◆ SELECTED PASSAGE ◆
--- BEGIN ---

- League: NCAA Division I
- Sport: Basketball
- Teams: 10
- TV partner(s): NEC Front Row, ESPN2, MSG, FCS, Regional Sports Networks

Regular Season
- First place: Mount St. Mary's
- Runners-up: LIU Brooklyn
- Season MVP: Jerome Frink, LIU
- Top scorer: Nisre Zouzoua, LIU

NEC Tournament
- Champions: Mount St. Mary's
- Runners-up: Saint Francis (PA)
- Finals MVP: Elijah Long, MSM

Northeast Conference men's basketball seasons
- ← 2015–162017–18 →

= 2016–17 Northeast Conference men's basketball season =

The 2016–17 NEC men's basketball season began with practices in October 2016, followed by the start of the 2016–17 NCAA Division I men's basketball season in November. Conference play started in late December and concluded in February 2017.

Mount St. Mary's clinched the regular season NEC championship with a win over St. Francis Brooklyn on February 25, 2017, marking their first NEC regular season crown in 21 years. LIU Brooklyn finished in second place in the regular season.

--- END ---

◆ SUPPLIED ENTRIES ◆
--- BEGIN ---

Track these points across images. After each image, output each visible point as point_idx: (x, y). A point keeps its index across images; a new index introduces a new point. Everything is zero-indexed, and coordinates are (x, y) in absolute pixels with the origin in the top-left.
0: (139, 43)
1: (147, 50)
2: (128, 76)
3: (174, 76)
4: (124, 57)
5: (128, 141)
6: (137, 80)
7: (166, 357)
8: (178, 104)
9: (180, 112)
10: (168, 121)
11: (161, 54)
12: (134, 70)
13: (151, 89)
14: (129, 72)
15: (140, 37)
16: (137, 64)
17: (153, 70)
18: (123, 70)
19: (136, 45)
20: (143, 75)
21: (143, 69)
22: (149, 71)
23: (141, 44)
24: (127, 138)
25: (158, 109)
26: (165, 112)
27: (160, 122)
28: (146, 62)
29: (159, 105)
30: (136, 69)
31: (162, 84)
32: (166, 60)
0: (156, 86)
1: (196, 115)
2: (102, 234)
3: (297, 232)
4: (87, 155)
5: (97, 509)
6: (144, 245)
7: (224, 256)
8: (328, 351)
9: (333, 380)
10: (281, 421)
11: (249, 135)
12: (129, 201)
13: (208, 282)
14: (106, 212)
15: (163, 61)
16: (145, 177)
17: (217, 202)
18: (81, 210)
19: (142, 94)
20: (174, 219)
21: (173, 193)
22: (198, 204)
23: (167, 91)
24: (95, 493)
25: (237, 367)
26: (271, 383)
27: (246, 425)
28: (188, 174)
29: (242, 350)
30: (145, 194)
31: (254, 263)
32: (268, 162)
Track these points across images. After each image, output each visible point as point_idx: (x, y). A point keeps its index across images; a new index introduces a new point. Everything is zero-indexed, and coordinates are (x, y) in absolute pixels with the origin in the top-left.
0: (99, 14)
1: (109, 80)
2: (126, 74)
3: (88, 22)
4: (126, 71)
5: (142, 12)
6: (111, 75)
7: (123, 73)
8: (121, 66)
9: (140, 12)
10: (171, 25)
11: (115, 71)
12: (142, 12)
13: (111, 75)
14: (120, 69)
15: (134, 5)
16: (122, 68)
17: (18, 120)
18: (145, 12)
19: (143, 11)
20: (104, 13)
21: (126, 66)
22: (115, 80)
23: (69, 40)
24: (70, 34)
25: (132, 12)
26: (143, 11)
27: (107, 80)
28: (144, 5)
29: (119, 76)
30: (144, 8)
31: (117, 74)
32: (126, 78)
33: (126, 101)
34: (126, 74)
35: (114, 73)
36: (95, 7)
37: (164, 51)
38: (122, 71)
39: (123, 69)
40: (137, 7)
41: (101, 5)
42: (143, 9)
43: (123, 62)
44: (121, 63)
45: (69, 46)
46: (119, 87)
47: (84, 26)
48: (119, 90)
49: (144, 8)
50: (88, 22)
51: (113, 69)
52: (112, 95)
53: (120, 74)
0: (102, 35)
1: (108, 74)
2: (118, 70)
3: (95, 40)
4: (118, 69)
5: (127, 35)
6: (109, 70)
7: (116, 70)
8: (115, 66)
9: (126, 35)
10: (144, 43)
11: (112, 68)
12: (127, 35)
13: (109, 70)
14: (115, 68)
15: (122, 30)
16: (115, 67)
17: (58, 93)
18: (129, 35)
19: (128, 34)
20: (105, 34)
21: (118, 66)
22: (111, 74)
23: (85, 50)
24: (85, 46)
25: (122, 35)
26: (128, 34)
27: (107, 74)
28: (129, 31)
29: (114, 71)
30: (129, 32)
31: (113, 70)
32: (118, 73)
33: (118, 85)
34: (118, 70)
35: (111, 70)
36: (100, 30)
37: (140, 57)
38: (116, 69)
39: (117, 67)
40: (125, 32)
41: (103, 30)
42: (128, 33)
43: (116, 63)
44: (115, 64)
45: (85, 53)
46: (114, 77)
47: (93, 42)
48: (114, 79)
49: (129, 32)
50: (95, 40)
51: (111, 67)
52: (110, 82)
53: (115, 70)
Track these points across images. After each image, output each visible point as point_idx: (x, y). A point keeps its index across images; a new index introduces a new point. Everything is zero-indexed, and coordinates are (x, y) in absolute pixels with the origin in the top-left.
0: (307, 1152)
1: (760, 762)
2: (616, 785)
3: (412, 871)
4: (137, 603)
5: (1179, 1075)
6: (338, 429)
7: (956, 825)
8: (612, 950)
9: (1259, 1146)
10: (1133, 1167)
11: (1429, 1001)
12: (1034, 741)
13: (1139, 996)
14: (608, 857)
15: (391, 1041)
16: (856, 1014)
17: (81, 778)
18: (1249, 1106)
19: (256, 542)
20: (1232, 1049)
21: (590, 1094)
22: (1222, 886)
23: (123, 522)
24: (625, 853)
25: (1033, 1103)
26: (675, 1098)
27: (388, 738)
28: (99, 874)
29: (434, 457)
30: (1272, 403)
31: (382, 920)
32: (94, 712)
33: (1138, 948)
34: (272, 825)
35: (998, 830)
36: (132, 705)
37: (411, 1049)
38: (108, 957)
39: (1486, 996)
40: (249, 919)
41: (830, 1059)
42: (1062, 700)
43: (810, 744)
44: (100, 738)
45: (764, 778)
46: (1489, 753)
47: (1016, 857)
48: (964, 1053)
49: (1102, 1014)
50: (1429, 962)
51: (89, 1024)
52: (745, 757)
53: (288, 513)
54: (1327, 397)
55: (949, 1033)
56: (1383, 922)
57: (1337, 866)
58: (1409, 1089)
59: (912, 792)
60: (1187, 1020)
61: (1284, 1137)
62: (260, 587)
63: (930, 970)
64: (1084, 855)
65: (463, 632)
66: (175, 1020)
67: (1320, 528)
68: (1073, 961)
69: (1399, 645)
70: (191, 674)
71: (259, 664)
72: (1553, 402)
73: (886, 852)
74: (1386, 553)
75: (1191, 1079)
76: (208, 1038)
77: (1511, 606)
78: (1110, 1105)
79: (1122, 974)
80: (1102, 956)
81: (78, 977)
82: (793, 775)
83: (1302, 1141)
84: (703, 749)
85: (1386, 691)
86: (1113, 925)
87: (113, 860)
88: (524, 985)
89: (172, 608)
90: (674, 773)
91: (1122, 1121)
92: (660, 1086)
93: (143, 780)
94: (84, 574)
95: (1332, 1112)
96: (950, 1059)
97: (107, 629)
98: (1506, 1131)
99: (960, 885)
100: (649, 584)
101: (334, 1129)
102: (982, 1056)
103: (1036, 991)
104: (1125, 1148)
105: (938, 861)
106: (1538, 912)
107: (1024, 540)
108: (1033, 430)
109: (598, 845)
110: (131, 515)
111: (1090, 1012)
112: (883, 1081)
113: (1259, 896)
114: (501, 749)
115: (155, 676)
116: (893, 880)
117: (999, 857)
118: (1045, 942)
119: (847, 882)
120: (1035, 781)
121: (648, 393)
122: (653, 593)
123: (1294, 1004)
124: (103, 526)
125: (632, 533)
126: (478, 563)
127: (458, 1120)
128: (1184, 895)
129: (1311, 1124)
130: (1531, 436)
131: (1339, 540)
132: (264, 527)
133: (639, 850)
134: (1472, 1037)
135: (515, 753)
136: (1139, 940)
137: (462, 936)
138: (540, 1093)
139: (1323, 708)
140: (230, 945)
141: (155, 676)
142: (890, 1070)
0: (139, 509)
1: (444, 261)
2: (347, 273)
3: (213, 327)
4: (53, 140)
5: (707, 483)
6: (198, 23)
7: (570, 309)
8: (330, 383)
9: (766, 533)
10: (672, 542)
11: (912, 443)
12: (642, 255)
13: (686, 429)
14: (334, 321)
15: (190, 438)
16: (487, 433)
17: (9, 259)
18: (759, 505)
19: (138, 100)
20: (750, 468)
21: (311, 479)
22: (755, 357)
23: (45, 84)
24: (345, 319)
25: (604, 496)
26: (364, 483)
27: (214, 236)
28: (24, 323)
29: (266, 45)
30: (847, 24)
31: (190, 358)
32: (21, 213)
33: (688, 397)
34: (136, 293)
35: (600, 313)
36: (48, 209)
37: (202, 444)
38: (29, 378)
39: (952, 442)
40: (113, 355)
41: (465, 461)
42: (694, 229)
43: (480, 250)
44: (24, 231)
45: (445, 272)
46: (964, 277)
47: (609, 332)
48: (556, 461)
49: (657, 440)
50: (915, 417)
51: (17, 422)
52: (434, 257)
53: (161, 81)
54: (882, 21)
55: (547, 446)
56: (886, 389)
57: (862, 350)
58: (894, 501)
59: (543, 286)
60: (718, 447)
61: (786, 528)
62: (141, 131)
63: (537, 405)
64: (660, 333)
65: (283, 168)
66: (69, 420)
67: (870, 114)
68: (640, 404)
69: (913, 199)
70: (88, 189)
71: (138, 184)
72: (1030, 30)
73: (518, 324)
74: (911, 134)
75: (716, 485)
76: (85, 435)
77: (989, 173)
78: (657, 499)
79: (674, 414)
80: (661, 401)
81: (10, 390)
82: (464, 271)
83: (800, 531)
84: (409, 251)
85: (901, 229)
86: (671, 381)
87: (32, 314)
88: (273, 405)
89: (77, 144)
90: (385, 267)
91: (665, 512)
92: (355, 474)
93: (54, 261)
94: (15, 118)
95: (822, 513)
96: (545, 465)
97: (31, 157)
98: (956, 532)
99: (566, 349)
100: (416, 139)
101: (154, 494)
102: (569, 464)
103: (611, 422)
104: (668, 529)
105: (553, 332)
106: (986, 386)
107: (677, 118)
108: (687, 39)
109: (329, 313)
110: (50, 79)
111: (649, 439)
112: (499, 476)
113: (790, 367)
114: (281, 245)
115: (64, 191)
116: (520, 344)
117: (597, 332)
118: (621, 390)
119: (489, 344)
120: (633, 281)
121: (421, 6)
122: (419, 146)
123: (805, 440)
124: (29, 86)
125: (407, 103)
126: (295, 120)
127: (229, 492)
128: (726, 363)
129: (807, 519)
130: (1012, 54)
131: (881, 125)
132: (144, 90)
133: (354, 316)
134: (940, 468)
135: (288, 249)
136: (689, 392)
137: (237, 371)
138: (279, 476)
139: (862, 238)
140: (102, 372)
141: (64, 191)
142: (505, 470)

--- END ---

◆ WHAT NEEDS TO BE DONE ◆
From the NEC basketball season summary, write out everything from "Northeast Conference men's basketball seasons" down to "the regular season." word for word.

◆ RESPONSE TO THIS EXERCISE ◆
Northeast Conference men's basketball seasons
- ← 2015–162017–18 →

= 2016–17 Northeast Conference men's basketball season =

The 2016–17 NEC men's basketball season began with practices in October 2016, followed by the start of the 2016–17 NCAA Division I men's basketball season in November. Conference play started in late December and concluded in February 2017.

Mount St. Mary's clinched the regular season NEC championship with a win over St. Francis Brooklyn on February 25, 2017, marking their first NEC regular season crown in 21 years. LIU Brooklyn finished in second place in the regular season.